The expense ratio of an American Insurance provider refers to the ratio obtained by dividing the costs of the underwriting expense by the new premiums that are earned from the policy. From an insurance company’s perspective a low expense ratio represents a profitable policy with low risks and a high expense ratio may mean lower profits and larger risks assumed under the policy.
What is the underwriting expense of an insurance policy?
The underwriting expense of an insurance policy is the total costs that an insurer has to pay to provide adequate coverage as required by the policy. Most insurance companies will factor several lines of expense into this calculation:
- The fees paid to a broker or agent for arranging the policy with them and also for managing the customer’s paperwork, expectations, etc.
- The proportion of their overhead associated with administering the policy including all reasonable costs
- The amount that an insurer expends offsetting the risk of the policy through insuring some or all of the risk through another insurance company known as an underwriter (Lloyd’s of London is a famous underwriter)

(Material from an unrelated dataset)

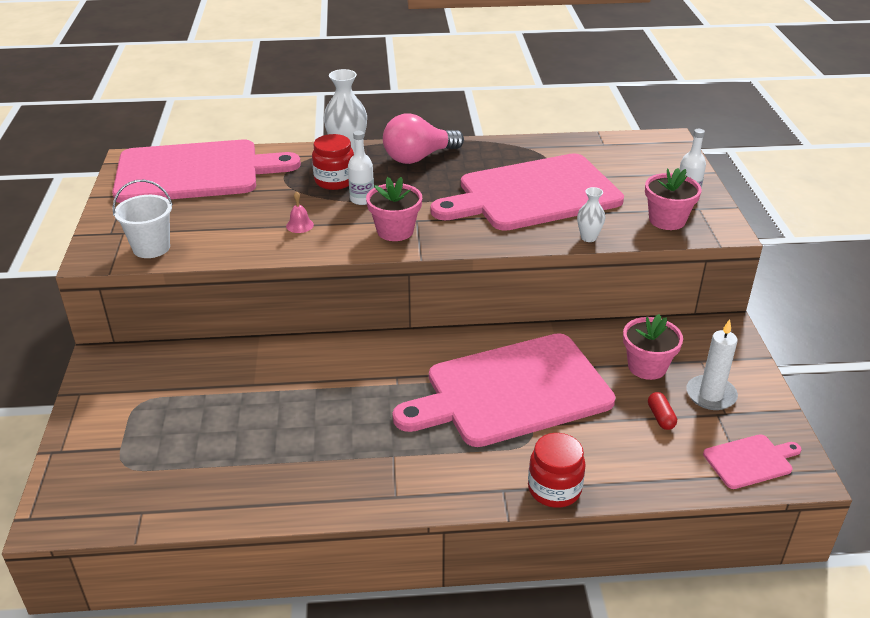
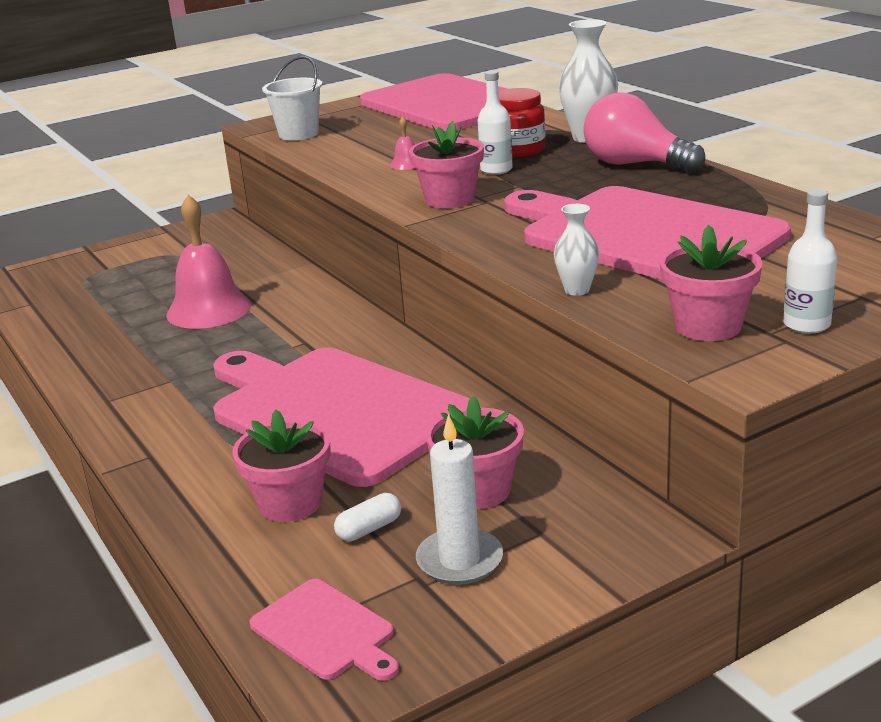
camera: 65 degrees right, 10 degrees down
(286, 408) = (209, 309): none -> pink bell
(554, 489) = (169, 487): red jar -> none
(612, 440) = (290, 503): none -> pink flower pot
(660, 417) = (369, 529): red capsule -> white capsule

Once all these expenses are added together the insurer will be able to determine the overall underwriting expense of any specific insurance policy.

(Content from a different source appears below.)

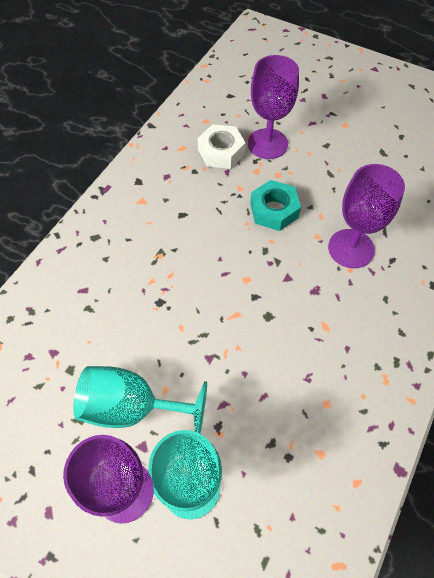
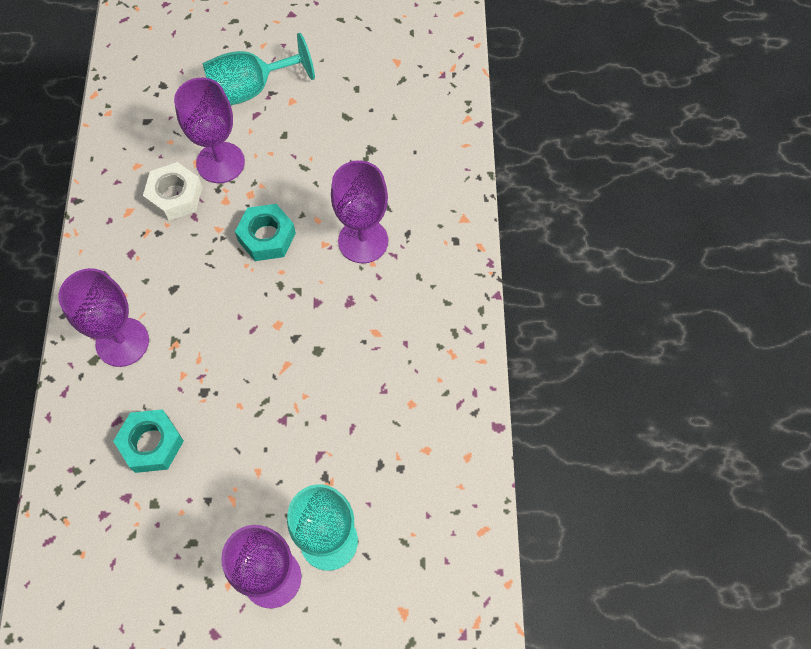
camera: 30 degrees left, 5 degrees up
(97, 321) = (151, 444): none -> turquoise nut
(123, 234) = (122, 342): none -> purple goblet
(132, 407) = (236, 504): turquoise goblet -> turquoise goblet (250, 89)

How does this differ from a loss ratio for insurance companies?
The loss ratio of an insurance company is calculated by dividing loss adjustment expense by the amount of premium earned under a policy. It demonstrates the percentage number of payouts that are being settled with claimants. A low loss ratio is a good indicator of good risk management policies on behalf of the insurer, and if the loss ratio is too high and the insurer will take action to reduce their liabilities for future insurance payouts.

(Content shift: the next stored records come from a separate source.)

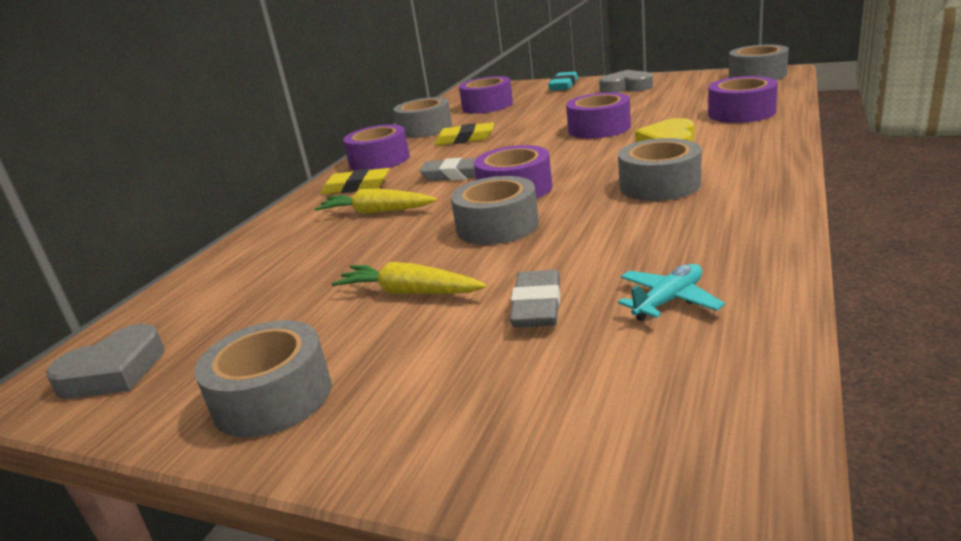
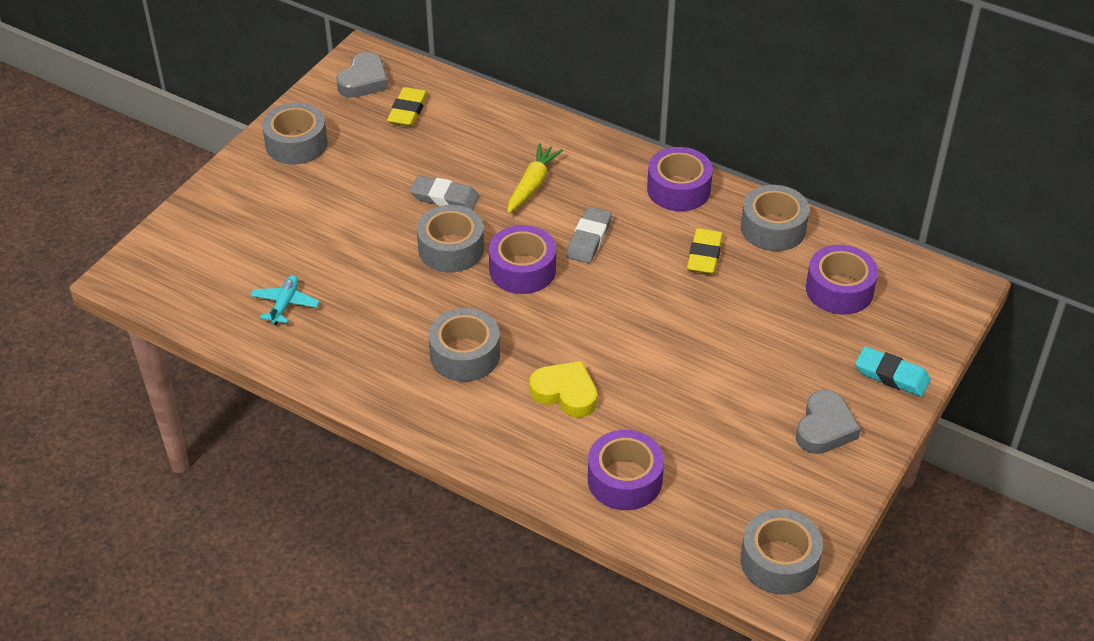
camera: 95 degrees right, 20 degrees up
(114, 371) = (364, 81): grey heart -> grey heart turned 120 degrees counterclockwise
(356, 187) = (607, 173): yellow eraser -> yellow eraser (408, 111)
(409, 292) = (375, 197): yellow carrot -> none
(537, 306) = (318, 249): grey eraser -> grey eraser (444, 197)
(599, 128) = (659, 360): purple tape -> none
(668, 301) = (285, 304): turquoise plane -> turquoise plane turned 135 degrees counterclockwise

You can combine the loss ratio and expense ratio of a given insurance company to get a figure which is usually expressed as a percentage of all the earned premiums for an insurer. If this number is lower than 100% the difference is the measure of profitability of the insurer and shows that there is at least some efficiency in risk management on behalf of the insurer. In the event that this ratio exceeds 100%, it means that the company isn’t making enough money through premiums to cover its expected claim payouts – this can be either because their policies are too cheap or because there has been a rush of claims.